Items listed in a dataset

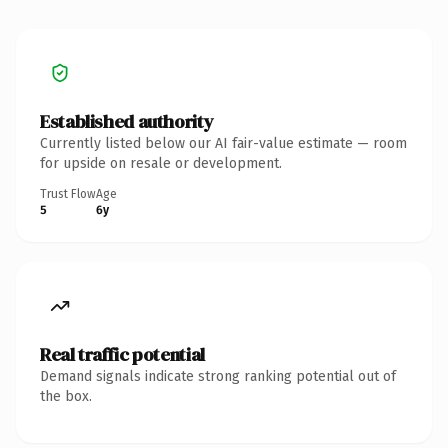
Established authority
Currently listed below our AI fair-value estimate — room
for upside on resale or development.
Trust Flow
Age
5
6y
Real traffic potential
Demand signals indicate strong ranking potential out of
the box.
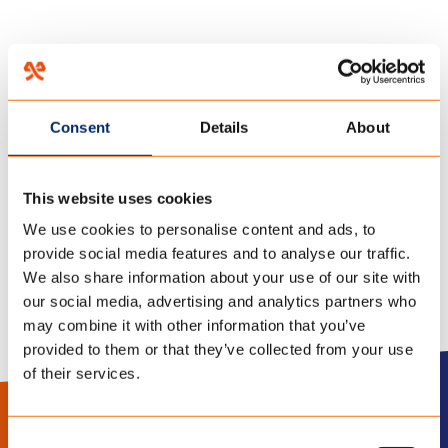
HOME
/
TECHNOLOGIEËN
/
FUNCTIONALITEITEN
/
Consent
Details
About
05 februari 2018
DURABLE
This website uses cookies
We use cookies to personalise content and ads, to
provide social media features and to analyse our traffic.
We also share information about your use of our site with
our social media, advertising and analytics partners who
may combine it with other information that you’ve
provided to them or that they’ve collected from your use
of their services.
LinkedIn
Instagram
Consent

● Exercise description: Extract the text read from every one of the rows above, reproducing each line verbatim and omitting the pictures.

● Solution to the exercise:
Established authority
Currently listed below our AI fair-value estimate — room
for upside on resale or development.
Trust Flow
Age
5
6y
Real traffic potential
Demand signals indicate strong ranking potential out of
the box.
HOME
/
TECHNOLOGIEËN
/
FUNCTIONALITEITEN
/
Consent
Details
About
05 februari 2018
DURABLE
This website uses cookies
We use cookies to personalise content and ads, to
provide social media features and to analyse our traffic.
We also share information about your use of our site with
our social media, advertising and analytics partners who
may combine it with other information that you’ve
provided to them or that they’ve collected from your use
of their services.
LinkedIn
Instagram
Consent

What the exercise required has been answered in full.